After the first treatment, however, the 3 groups exhibited a different course. As expected,3, 4 the vehicle‐treated (control) group continued to show progressive deterioration of both regional and global LV function (Figure 2B through 2I). Thus, left ventricular ejection fraction, infarcted wall thickness in diastole and in systole, infarcted wall thickening fraction, and stroke volume decreased progressively, whereas LV EDV and ESV increased progressively compared with pretreatment values (at 30 days after MI) (Figure 2B through 2I).

In contrast to the progressive deterioration of LV function in the vehicle group, the combined‐dose group exhibited a robust improvement in global LV function after the first infusion (which consisted of CPCs). Thus, administration of CPCs resulted, 35 days later, in a significant decrease in LV ESV (Figure 2H) and increase in LV EF (Figure 2C) compared with the vehicle group. However, the improvement in these variables was short‐lived and not sustained after the second and third infusions (which consisted of vehicle) (Figure 2C and 2I), although the first infusion (CPCs) prevented the progressive deterioration of LV function observed in the vehicle group. Indices of regional LV function (infarcted wall thickness in systole, infarcted wall thickness in diastole, infarcted wall thickening fraction) were nominally improved but the changes were not statistically significant (Figure 2D through 2F).

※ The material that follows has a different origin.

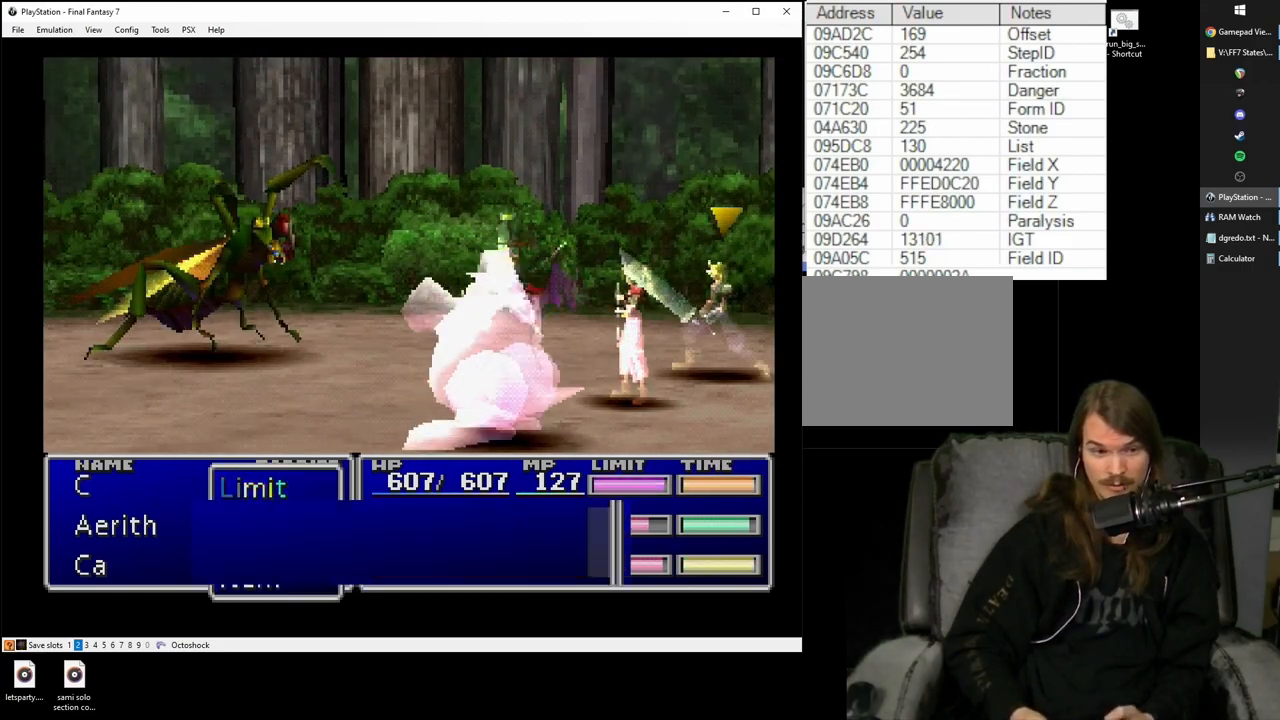
{"buttons": ["CIRCLE"], "left_stick": "center", "right_stick": "center", "button_events": [[50, "CIRCLE", "up"], [200, "CROSS", "down"], [317, "CROSS", "up"], [350, "DPAD_DOWN", "down"], [417, "DPAD_DOWN", "up"], [433, "CIRCLE", "down"]]}
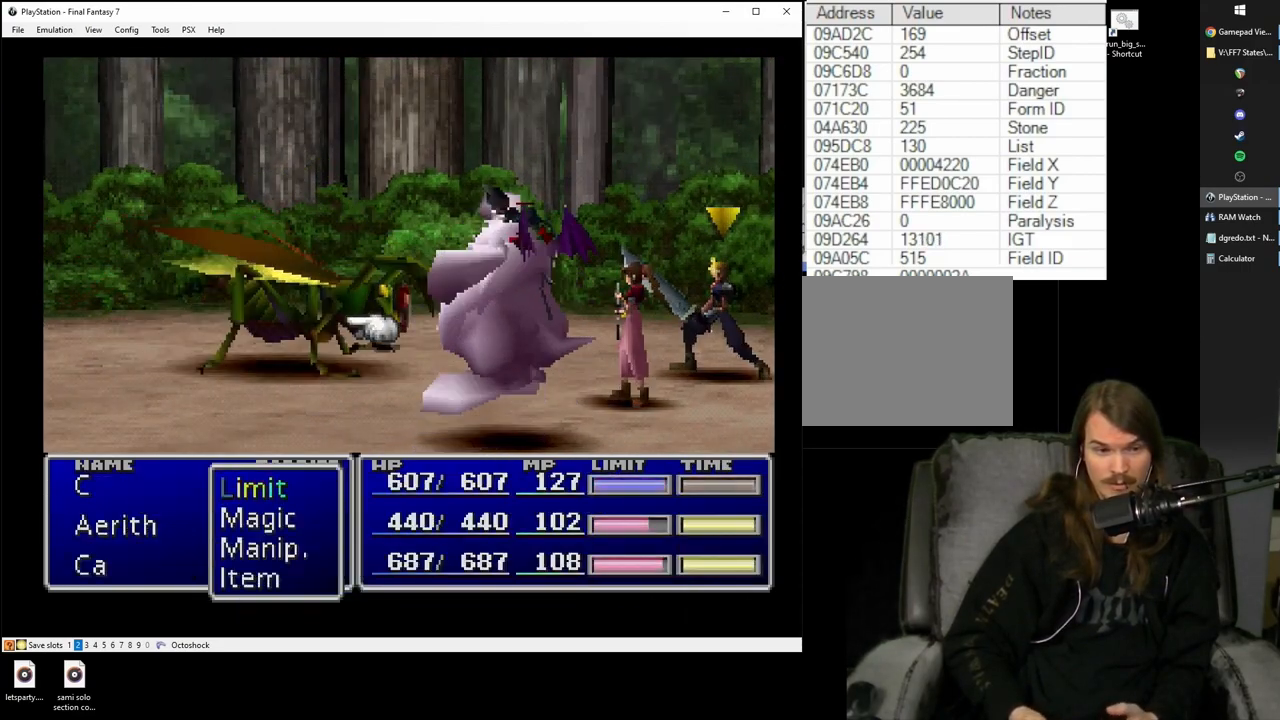
{"buttons": [], "left_stick": "center", "right_stick": "center", "button_events": [[33, "CIRCLE", "up"], [83, "CIRCLE", "down"], [167, "CIRCLE", "up"]]}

In contrast to the combined‐dose group, the repeated‐dose group exhibited a progressive improvement in regional and global LV function after each CPC infusion (Figure 2B through 2I), although the magnitude of LV functional improvement after the first infusion was not as robust as that seen in the combined‐dose group. As found previously,3 each additional treatment produced additional benefit, and the magnitude of the improvement observed after the second and third infusions was roughly comparable to that observed after the first infusion (Figure 2C through 2I). Thus, compared with pretreatment values (at 30 days after MI), LV EF increased by 4.0±0.8%, 6.9±1.2%, and 13.1±1.3% after the first, second, and third infusion of CPCs, respectively (P<0.05 versus the combined‐dose group) (Figure 2C). As a result of this stepwise improvement, the beneficial effects of cell therapy after 3 repeated CPC infusions were significantly greater than the effects seen after a single equivalent dose in the combined‐dose group. The greater therapeutic efficacy of repeated CPC infusions is demonstrated by the fact that, at the end of the protocol (105 days after the first treatment), there were statistically significant differences between the 2 groups in the change in LV EF (+0.8±3.1% in the combined‐dose group versus +13.1±1.3% in the repeated‐dose group, P<0.01) (Figure 2C) and LV ESV (+11.3±12.4 μL versus −37.6±9.2 μL, respectively, P<0.01) (Figure 2H).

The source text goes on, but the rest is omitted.